Karin Schmidt-Ruhland: While studying Business Administration I became interested in design – my great role model was Milanese designer Achille Castiglioni. I was so taken by his functional approach and reduced formal vocabulary that after graduating I enrolled at the UDK in Industrial Design. There I concerned myself with products for children. And it simply really appealed to me.
If you look back on your own childhood, have children’s rooms changed down through the decades?
Schmidt-Ruhland: I grew up in the country, where a children’s room played no role at all and was only a bedroom. We played elsewhere. In my son’s room there’s of course a lot more than just a bed because he uses it as a living space. In general I believe that rooms for kids nowadays tend to get cluttered up with a lot of junk. Our society consumes much more than in the past and that is noticeable in children’s rooms, too.
So what does a children’s room need?
Schmidt-Ruhland: Essentially only a bed, a table, a chair, some shelves and a lighting source. Those are the archetypes that meet children’s basic needs. My students have first of all to design those items of furniture and later have them ‘mutate’ in all sorts of versions. A table then gets given a slit where kids can hang toys, for example.
What do students need to think about when designing furniture for kids?
Schmidt-Ruhland: I try and persuade them to go for participatory designing.

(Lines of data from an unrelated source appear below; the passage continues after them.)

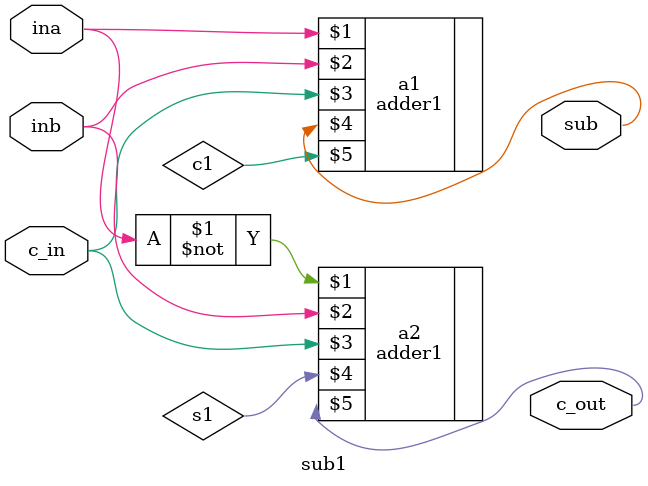
<source format=v>
module sub1(
input ina, inb, c_in,
output sub, c_out);

wire c1, s1;

adder1 a1 (ina, inb, c_in, sub, c1);
adder1 a2 (~ina, inb, c_in, s1, c_out);

endmodule

</source>
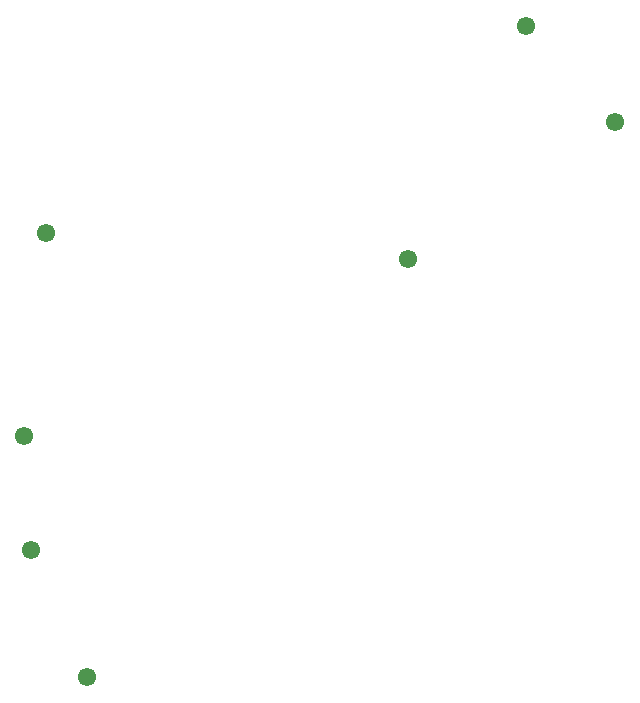
<source format=gbr>
%TF.GenerationSoftware,Altium Limited,Altium Designer,22.9.1 (49)*%
G04 Layer_Color=0*
%FSLAX45Y45*%
%MOMM*%
%TF.SameCoordinates,A07B7C20-9008-4073-B72B-9E11D2315A39*%
%TF.FilePolarity,Positive*%
%TF.FileFunction,NonPlated,1,4,NPTH,Drill*%
%TF.Part,Single*%
G01*
G75*
%TA.AperFunction,ComponentDrill*%
%ADD92C,1.55000*%
%ADD93C,1.55000*%
%ADD94C,1.55000*%
%ADD95C,1.55000*%
%ADD96C,1.55000*%
%ADD97C,1.55000*%
D92*
X13377879Y12291544D02*
D03*
X10308854Y12513880D02*
D03*
D93*
X10658420Y8751543D02*
D03*
D94*
X14373187Y14263654D02*
D03*
D95*
X10184389Y9831802D02*
D03*
D96*
X15133156Y13453375D02*
D03*
D97*
X10130000Y10794000D02*
D03*
%TF.MD5,a9b380876090842340f583ebd9440727*%
M02*

</source>
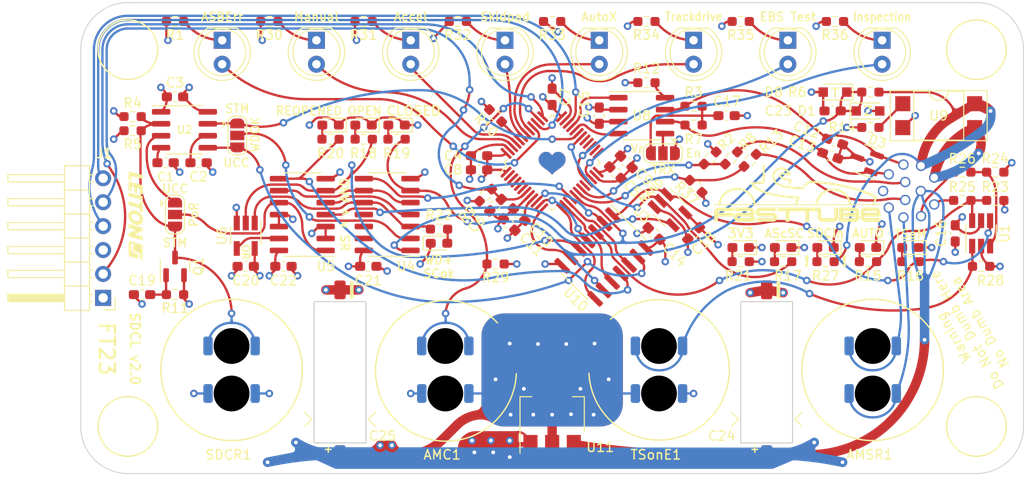
<source format=kicad_pcb>
(kicad_pcb (version 20211014) (generator pcbnew)

  (general
    (thickness 1.6)
  )

  (paper "A4")
  (layers
    (0 "F.Cu" signal)
    (1 "In1.Cu" power "In1-GND.Cu")
    (2 "In2.Cu" power "In2-3V3.Cu")
    (31 "B.Cu" signal)
    (33 "F.Adhes" user "F.Adhesive")
    (35 "F.Paste" user)
    (37 "F.SilkS" user "F.Silkscreen")
    (38 "B.Mask" user)
    (39 "F.Mask" user)
    (40 "Dwgs.User" user "User.Drawings")
    (41 "Cmts.User" user "User.Comments")
    (42 "Eco1.User" user "User.Eco1")
    (43 "Eco2.User" user "User.Eco2")
    (44 "Edge.Cuts" user)
    (45 "Margin" user)
    (46 "B.CrtYd" user "B.Courtyard")
    (47 "F.CrtYd" user "F.Courtyard")
    (49 "F.Fab" user)
  )

  (setup
    (stackup
      (layer "F.SilkS" (type "Top Silk Screen"))
      (layer "F.Paste" (type "Top Solder Paste"))
      (layer "F.Mask" (type "Top Solder Mask") (thickness 0.01))
      (layer "F.Cu" (type "copper") (thickness 0.035))
      (layer "dielectric 1" (type "core") (thickness 0.48) (material "FR4") (epsilon_r 4.5) (loss_tangent 0.02))
      (layer "In1.Cu" (type "copper") (thickness 0.035))
      (layer "dielectric 2" (type "prepreg") (thickness 0.48) (material "FR4") (epsilon_r 4.5) (loss_tangent 0.02))
      (layer "In2.Cu" (type "copper") (thickness 0.035))
      (layer "dielectric 3" (type "core") (thickness 0.48) (material "FR4") (epsilon_r 4.5) (loss_tangent 0.02))
      (layer "B.Cu" (type "copper") (thickness 0.035))
      (layer "B.Mask" (type "Bottom Solder Mask") (thickness 0.01))
      (copper_finish "None")
      (dielectric_constraints no)
    )
    (pad_to_mask_clearance 0)
    (pcbplotparams
      (layerselection 0x00010e0_ffffffff)
      (disableapertmacros false)
      (usegerberextensions false)
      (usegerberattributes true)
      (usegerberadvancedattributes true)
      (creategerberjobfile true)
      (svguseinch false)
      (svgprecision 6)
      (excludeedgelayer true)
      (plotframeref false)
      (viasonmask false)
      (mode 1)
      (useauxorigin false)
      (hpglpennumber 1)
      (hpglpenspeed 20)
      (hpglpendiameter 15.000000)
      (dxfpolygonmode true)
      (dxfimperialunits true)
      (dxfusepcbnewfont true)
      (psnegative false)
      (psa4output false)
      (plotreference true)
      (plotvalue true)
      (plotinvisibletext false)
      (sketchpadsonfab false)
      (subtractmaskfromsilk false)
      (outputformat 1)
      (mirror false)
      (drillshape 0)
      (scaleselection 1)
      (outputdirectory "export/gbr/")
    )
  )

  (net 0 "")
  (net 1 "GND")
  (net 2 "NRST")
  (net 3 "+12V")
  (net 4 "AMC")
  (net 5 "TRACESWO")
  (net 6 "SWDIO")
  (net 7 "SWCLK")
  (net 8 "Net-(R12-Pad1)")
  (net 9 "AMSRin")
  (net 10 "AMSRout")
  (net 11 "+3.3V")
  (net 12 "/CAN TRX/CAN_H")
  (net 13 "/CAN TRX/CAN_L")
  (net 14 "Net-(C19-Pad1)")
  (net 15 "/Connections/SDC_in_3V3")
  (net 16 "Net-(D2-Pad1)")
  (net 17 "Net-(D4-Pad2)")
  (net 18 "/Backup AMI/AMI0")
  (net 19 "Net-(D15-Pad1)")
  (net 20 "/Backup AMI/AMI1")
  (net 21 "Net-(D16-Pad1)")
  (net 22 "/Backup AMI/AMI2")
  (net 23 "Net-(D17-Pad1)")
  (net 24 "/Backup AMI/AMI3")
  (net 25 "Net-(D18-Pad1)")
  (net 26 "/Backup AMI/AMI4")
  (net 27 "Net-(D19-Pad1)")
  (net 28 "/Backup AMI/AMI5")
  (net 29 "Net-(D20-Pad1)")
  (net 30 "/Backup AMI/AMI6")
  (net 31 "Net-(J2-Pad1)")
  (net 32 "Net-(J2-Pad9)")
  (net 33 "Net-(R14-Pad2)")
  (net 34 "Net-(D5-Pad2)")
  (net 35 "Net-(D6-Pad2)")
  (net 36 "Net-(D7-Pad2)")
  (net 37 "Net-(D9-Pad2)")
  (net 38 "Net-(D10-Pad2)")
  (net 39 "Net-(D11-Pad2)")
  (net 40 "Net-(D12-Pad2)")
  (net 41 "Net-(D13-Pad2)")
  (net 42 "/Non-Programmable Logic/~{WDO}")
  (net 43 "/Non-Programmable Logic/RP")
  (net 44 "/Non-Programmable Logic/WP")
  (net 45 "/Controller/TS_activate_MUXed")
  (net 46 "/Non-Programmable Logic/close_while_allowed")
  (net 47 "/Non-Programmable Logic/~{reset_all}")
  (net 48 "/Non-Programmable Logic/closing_allowed")
  (net 49 "/Non-Programmable Logic/~{reopen}")
  (net 50 "/Non-Programmable Logic/WD_and_SDCin_ok")
  (net 51 "/Non-Programmable Logic/~{try_close}")
  (net 52 "Net-(J2-Pad11)")
  (net 53 "Net-(J2-Pad12)")
  (net 54 "Net-(JPPoR1-Pad1)")
  (net 55 "/Connections/SDC_out")
  (net 56 "/Connections/SDC_in")
  (net 57 "/Connections/TS_activate_dash")
  (net 58 "/Controller/Watchdog")
  (net 59 "WD_OK")
  (net 60 "/CAN TRX/CAN_TX")
  (net 61 "/CAN TRX/CAN_RX")
  (net 62 "Net-(D14-Pad1)")
  (net 63 "/Connections/ASMS")
  (net 64 "/Buttons/~{SDC_reset}")
  (net 65 "/Controller/AS_close_SDC")
  (net 66 "CLOSED")
  (net 67 "INITIAL_OPEN")
  (net 68 "REOPENED")
  (net 69 "/Buttons/TS_activate_ext")
  (net 70 "/Controller/SDC_is_ready")
  (net 71 "unconnected-(U7-Pad3)")
  (net 72 "unconnected-(U7-Pad4)")
  (net 73 "unconnected-(U7-Pad5)")
  (net 74 "Net-(U10-Pad2)")
  (net 75 "Net-(U10-Pad4)")
  (net 76 "Net-(U10-Pad6)")
  (net 77 "Net-(U10-Pad8)")
  (net 78 "Net-(U10-Pad10)")
  (net 79 "Net-(U10-Pad12)")
  (net 80 "unconnected-(U7-Pad20)")
  (net 81 "unconnected-(U7-Pad25)")
  (net 82 "unconnected-(U7-Pad26)")
  (net 83 "unconnected-(U7-Pad27)")
  (net 84 "unconnected-(U7-Pad28)")
  (net 85 "/CAN TRX/Vref")
  (net 86 "Net-(JP1-Pad2)")
  (net 87 "unconnected-(U4-Pad11)")
  (net 88 "unconnected-(U4-Pad12)")
  (net 89 "unconnected-(U4-Pad13)")
  (net 90 "LV_SENSE_2")
  (net 91 "LV_SENSE_1")
  (net 92 "unconnected-(U7-Pad29)")
  (net 93 "unconnected-(U7-Pad6)")
  (net 94 "/Controller/asb_error")
  (net 95 "Net-(R10-Pad1)")
  (net 96 "unconnected-(U7-Pad2)")

  (footprint "Capacitor_SMD:C_0603_1608Metric_Pad1.08x0.95mm_HandSolder" (layer "F.Cu") (at 109 67))

  (footprint "Capacitor_SMD:C_0603_1608Metric_Pad1.08x0.95mm_HandSolder" (layer "F.Cu") (at 112.5 67))

  (footprint "Capacitor_SMD:C_0603_1608Metric_Pad1.08x0.95mm_HandSolder" (layer "F.Cu") (at 110 60 180))

  (footprint "Capacitor_SMD:C_0603_1608Metric_Pad1.08x0.95mm_HandSolder" (layer "F.Cu") (at 142.25 66.25 180))

  (footprint "Capacitor_SMD:C_0603_1608Metric_Pad1.08x0.95mm_HandSolder" (layer "F.Cu") (at 156.717515 68.06066 -45))

  (footprint "Capacitor_SMD:C_0603_1608Metric_Pad1.08x0.95mm_HandSolder" (layer "F.Cu") (at 144 71.5 -135))

  (footprint "Capacitor_SMD:C_0603_1608Metric_Pad1.08x0.95mm_HandSolder" (layer "F.Cu") (at 150 60 90))

  (footprint "Capacitor_SMD:C_0603_1608Metric_Pad1.08x0.95mm_HandSolder" (layer "F.Cu") (at 142.25 67.75 180))

  (footprint "Capacitor_SMD:C_0603_1608Metric_Pad1.08x0.95mm_HandSolder" (layer "F.Cu") (at 157.867538 66.897577 -45))

  (footprint "Capacitor_SMD:C_0603_1608Metric_Pad1.08x0.95mm_HandSolder" (layer "F.Cu") (at 146.5 72.5 135))

  (footprint "Capacitor_SMD:C_0603_1608Metric_Pad1.08x0.95mm_HandSolder" (layer "F.Cu") (at 145.43934 73.56066 135))

  (footprint "Capacitor_SMD:C_0603_1608Metric_Pad1.08x0.95mm_HandSolder" (layer "F.Cu") (at 180 64.75 -20))

  (footprint "Capacitor_SMD:C_0603_1608Metric_Pad1.08x0.95mm_HandSolder" (layer "F.Cu") (at 179.5 66.25 160))

  (footprint "Package_TO_SOT_SMD:SOT-23-5_HandSoldering" (layer "F.Cu") (at 162.5 72 -45))

  (footprint "Capacitor_SMD:C_0603_1608Metric_Pad1.08x0.95mm_HandSolder" (layer "F.Cu") (at 155 62 90))

  (footprint "Package_TO_SOT_SMD:SOT-23-5_HandSoldering" (layer "F.Cu") (at 117.5 74.75 -90))

  (footprint "Resistor_SMD:R_0603_1608Metric_Pad0.98x0.95mm_HandSolder" (layer "F.Cu") (at 105.5 62.1))

  (footprint "Resistor_SMD:R_0603_1608Metric_Pad0.98x0.95mm_HandSolder" (layer "F.Cu") (at 105.5 63.6 180))

  (footprint "Resistor_SMD:R_0603_1608Metric_Pad0.98x0.95mm_HandSolder" (layer "F.Cu") (at 183.75 59.5 180))

  (footprint "Resistor_SMD:R_0603_1608Metric_Pad0.98x0.95mm_HandSolder" (layer "F.Cu") (at 142.93934 70.43934 45))

  (footprint "Resistor_SMD:R_0603_1608Metric_Pad0.98x0.95mm_HandSolder" (layer "F.Cu") (at 144 62 135))

  (footprint "Resistor_SMD:R_0603_1608Metric_Pad0.98x0.95mm_HandSolder" (layer "F.Cu") (at 160 58.5 180))

  (footprint "Package_TO_SOT_SMD:SOT-23-6_Handsoldering" (layer "F.Cu") (at 195.5 74.5 90))

  (footprint "Package_SO:SOIC-8_3.9x4.9mm_P1.27mm" (layer "F.Cu") (at 111 63.5))

  (footprint "Package_SO:SOIC-14_3.9x8.7mm_P1.27mm" (layer "F.Cu") (at 132.5 72.5 180))

  (footprint "Package_SO:SOIC-14_3.9x8.7mm_P1.27mm" (layer "F.Cu") (at 123.5 72.503922 180))

  (footprint "Package_QFP:LQFP-48_7x7mm_P0.5mm" (layer "F.Cu") (at 150 67 45))

  (footprint "Package_SO:SOIC-8_3.9x4.9mm_P1.27mm" (layer "F.Cu") (at 159.5 62))

  (footprint "Resistor_SMD:R_0603_1608Metric_Pad0.98x0.95mm_HandSolder" (layer "F.Cu") (at 183.75 63.25))

  (footprint "Package_DIP:DIP-4_W7.62mm_SMDSocket_SmallPads" (layer "F.Cu") (at 191 62))

  (footprint "Capacitor_SMD:C_0603_1608Metric_Pad1.08x0.95mm_HandSolder" (layer "F.Cu") (at 192.75 74.5 90))

  (footprint "Capacitor_SMD:C_0603_1608Metric_Pad1.08x0.95mm_HandSolder" (layer "F.Cu") (at 165 74.5 45))

  (footprint "Capacitor_SMD:C_0603_1608Metric_Pad1.08x0.95mm_HandSolder" (layer "F.Cu") (at 117.5 78))

  (footprint "Capacitor_SMD:C_0603_1608Metric_Pad1.08x0.95mm_HandSolder" (layer "F.Cu") (at 130.5 78 180))

  (footprint "Capacitor_SMD:C_0603_1608Metric_Pad1.08x0.95mm_HandSolder" (layer "F.Cu") (at 121.5 78 180))

  (footprint "Diode_SMD:D_0603_1608Metric_Pad1.05x0.95mm_HandSolder" (layer "F.Cu") (at 183.5 76 180))

  (footprint "Diode_SMD:D_0603_1608Metric_Pad1.05x0.95mm_HandSolder" (layer "F.Cu") (at 188 76 180))

  (footprint "Diode_SMD:D_0603_1608Metric_Pad1.05x0.95mm_HandSolder" (layer "F.Cu") (at 174.5 76 180))

  (footprint "Diode_SMD:D_0603_1608Metric_Pad1.05x0.95mm_HandSolder" (layer "F.Cu") (at 130 63 180))

  (footprint "Diode_SMD:D_0603_1608Metric_Pad1.05x0.95mm_HandSolder" (layer "F.Cu") (at 133.5 63 180))

  (footprint "Diode_SMD:D_0603_1608Metric_Pad1.05x0.95mm_HandSolder" (layer "F.Cu") (at 126.5 63 180))

  (footprint "Diode_SMD:D_0603_1608Metric_Pad1.05x0.95mm_HandSolder" (layer "F.Cu") (at 170 76 180))

  (footprint "Resistor_SMD:R_0603_1608Metric_Pad0.98x0.95mm_HandSolder" (layer "F.Cu") (at 183.5 77.5 180))

  (footprint "Resistor_SMD:R_0603_1608Metric_Pad0.98x0.95mm_HandSolder" (layer "F.Cu") (at 188 77.5))

  (footprint "Diode_SMD:D_0603_1608Metric_Pad1.05x0.95mm_HandSolder" (layer "F.Cu") (at 138 75.545))

  (footprint "Resistor_SMD:R_0603_1608Metric_Pad0.98x0.95mm_HandSolder" (layer "F.Cu") (at 174.5 77.5 180))

  (footprint "Resistor_SMD:R_0603_1608Metric_Pad0.98x0.95mm_HandSolder" (layer "F.Cu") (at 130.016666 64.5 180))

  (footprint "Resistor_SMD:R_0603_1608Metric_Pad0.98x0.95mm_HandSolder" (layer "F.Cu") (at 133.5 64.5 180))

  (footprint "Resistor_SMD:R_0603_1608Metric_Pad0.98x0.95mm_HandSolder" (layer "F.Cu") (at 126.5 64.5 180))

  (footprint "Resistor_SMD:R_0603_1608Metric_Pad0.98x0.95mm_HandSolder" (layer "F.Cu") (at 170 77.5 180))

  (footprint "Resistor_SMD:R_0603_1608Metric_Pad0.98x0.95mm_HandSolder" (layer "F.Cu") (at 138 74.045 180))

  (footprint "Capacitor_SMD:C_0603_1608Metric_Pad1.08x0.95mm_HandSolder" (layer "F.Cu") (at 179.75 61.5))

  (footprint "Diode_SMD:D_SOD-323_HandSoldering" (layer "F.Cu") (at 180 59.5 180))

  (footprint "MountingHole:MountingHole_3.2mm_M3" (layer "F.Cu")
    (tedit 56D1B4CB) (tstamp 00000000-0000-0000-0000-000061bee488)
    (at 105 55 180)
    (descr "Mounting Hole 3.2mm, no annular, M3")
    (tags "mounting hole 3.2mm no annular m3")
    (property "Sheetfile" "connections.kicad_sch")
    (property "Sheetname" "Connections")
    (path "/00000000-0000-0000-0000-000061bba8ea/00000000-0000-0000-0000-000061bd2819")
    (attr exclude_from_pos_files)
    (fp_text reference "H1" (at 0 -4.2) (layer "F.SilkS") hide
      (effects (font (size 1 1) (thickness 0.15)))
      (tstamp 47fadd5d-e63f-4824-9b10-de5d2fb6df9a)
    )
    (fp_text value "MountingHole" (at 0 4.2) (layer "F.Fab")
      (effects (font (size 1 1) (thi
... [1422837 chars truncated]
</source>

For which they need above all a good gift for observation and empathy, because the method really hinges on feeling your way into the user group’s mind-set. Since September 2014 we’ve been furnishing the university’s own crèche, which functions as our field for experimentation and research. The new building has space for 50 children whom we can watch playing. That’s really important as only thus can we ascertain what they need and identify what the fit-out doesn’t offer them. This way we can find solutions precisely in the form of furniture or toys.
So it’s all about “field research”…
Schmidt-Ruhland: Exactly. And in my opinion that is also what designers should always do. We have accordingly developed our own pedagogic concept for the kindergarten and designed the interior along with the architectural office of Martin Büdel. The rooms are already equipped with simple furniture that we want to advance on the basis of what we observe. And the kids then try out the new prototypes.
According to a study by Hans Mogel, who teaches Psychology at the University of Passau, a reduced design for toys leaves more scope for the kids’ creativity and imagination. Does that also apply to kids’ furniture?
Schmidt-Ruhland: Of course. I call that “playability” and it’s part of the pedagogic concept. You can achieve it by predefining as little a number of details as possible, which takes us back to the archetypes. At the outset, kids tend to love excessive design but the enthusiasm is short-lived. They soon lose interest as the object can no longer be turned in their imaginations into something else. Furniture needs to offer children the scope for personal uses.
And what would such furniture look like?
Schmidt-Ruhland: The years before last I told my students to playfully “manipulate” a seat to kindle an awareness of all the different things furniture can be for a child. One student designed a kind of milking stool which had grip recesses on the legs. Kids could sit on the stool but also turn it upside down and seesaw on the reverse of the seat, holding onto the legs and really going for it. The children were thus able to decide for themselves whether they wanted to sit on the stool or preferred to play with it.
What’s your take on furniture classics shrunk to kiddie size? I’m thinking of Verner Panton’s “Panton Junior” for Vitra, for example.
Schmidt-Ruhland: They obviously look great. But I don’t know whether they function for kids, that’s beyond my ken. Often it’s a matter of the visions of adults who can hardly remember how they used the furniture in their own rooms as kids.
What adults want for their children’s rooms is not always what children want. How do designers handle this discrepancy?
Schmidt-Ruhland: Often they actually provide three designs: One tailored to the parent’s tastes; one that reflects the children’s wishes; and one intended to appeal to the manufacturer. Because sometimes what the children want doesn’t get bought because the adults don’t like it. They are, indirectly, the target group, because the money is in their pockets. The final proposal is therefore sometimes a bit of a compromise. If the students later design for the manufacturer, they will have their work cut out for them to persuade the makers to choose the design best-suited for the kids. In the university kindergarten it’s exactly the same story. You have to convince the care staff that the design is good as it is they who will be living with the furniture and they will have their own ideas of order. Our task therefore hinges on getting all the user groups round the table and reflecting their needs in the design.